Rock 'n Roll and Clutch are reactivated again during the World War 3 storyline. The duo head to Turkey where they team up with MOSSAD agent Ibraham. They investigate a bombing which Ibraham believes might snowball into World War 3. Later, they team with the other Joes to stop an assassination attempt at the Israeli 'Wailing Wall'. and battle The Plague, an elite Cobra team. While the main Joe force returns to the States, Rock 'n Roll and Clutch remain in the Middle East with Ibraham. The three of them celebrate once Cobra is finally defeated.
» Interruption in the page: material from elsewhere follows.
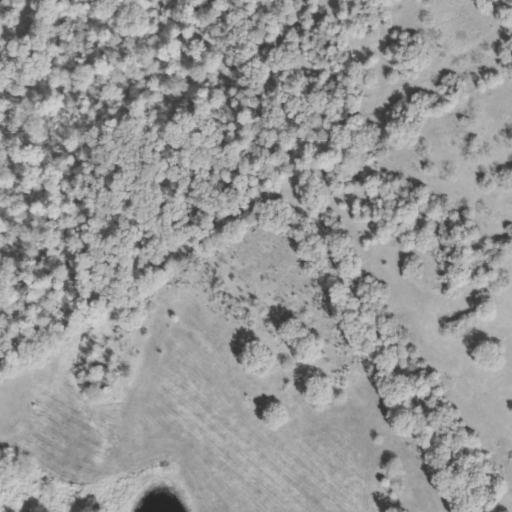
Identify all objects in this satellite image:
road: (307, 201)
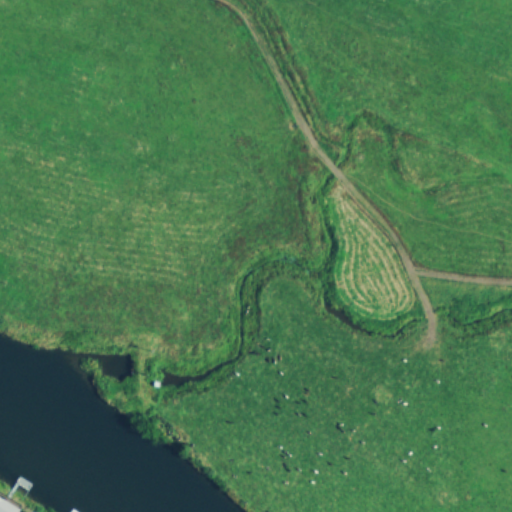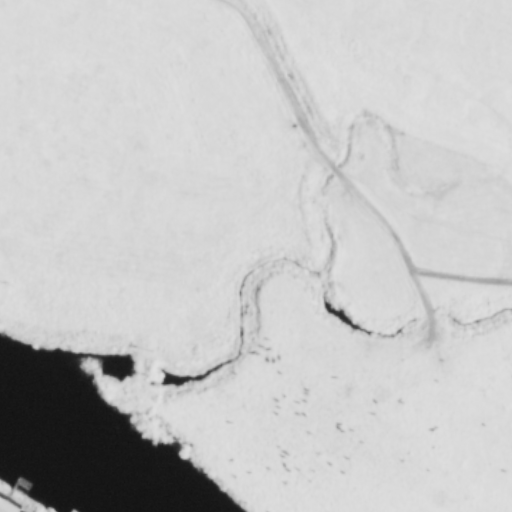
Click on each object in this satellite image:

====G.I. Joe Declassified====
Rock 'n Roll is featured in this Devil's Due look back at the early days of the Joe team. He, Stalker, Grunt and Zap had been sent into Sierra Gordo to observe the local Liberation Front. While discovering the front was actually a murderous terrorist group, they are discovered by enemy forces and forced to retreat. The group is confronted with many problems, such as backup being very far away and Stalker's insistence on carrying a wounded prisoner.

====G.I. Joe Reloaded====
Rock 'n Roll is heavily featured in the alternate continuity of G.I. Joe: Reloaded as he tries to track down a seeming traitor within the team. His service history is changed as he is a former Petty Officer First Class from SEAL Team 8. Traveling alone for some time, he deals with Snake Eyes, who is a suspect.

===Novel===
Rock'N'Roll is a supporting character in the 'Find Your Fate' novel "Operation: Dragon Fire".

==Animated series==
===Sunbow===
Rock 'n Roll appeared in the original G.I. Joe animated series. Rock 'n Roll first appeared in the A Real American Hero mini-series. He was voiced by Frank Welker in the first appearance, but then Will Ryan took over the part.

Rock 'n Roll had a major role in the episode "Jungle Trap", in which he is part of a group of Joes on a mission to escort the scientist Dr. Shakur, and later to rescue him when he is captured by Cobra.

====G.I. Joe: The Movie====
Rock 'n Roll briefly appeared in the 1987 animated film G.I. Joe: The Movie. He is present at Lt. Falcon's court-martial and later participates in the lab battle. He is also present when a critically injured Duke falls into a coma.

===DiC===
Rock 'n Roll appeared in the DiC G.I. Joe animated series, voiced by Kevin Conway.

===Resolute===
Rock 'n Roll appeared in G.I. Joe: Resolute along with the many Joes seen on the U.S.S. Flagg, looking at footage of Moscow's destruction by Cobra's new Particle Weapon.

==Video games==
Rock 'n Roll is featured as a playable character in the 1991 G.I. Joe video game created for the Nintendo Entertainment System.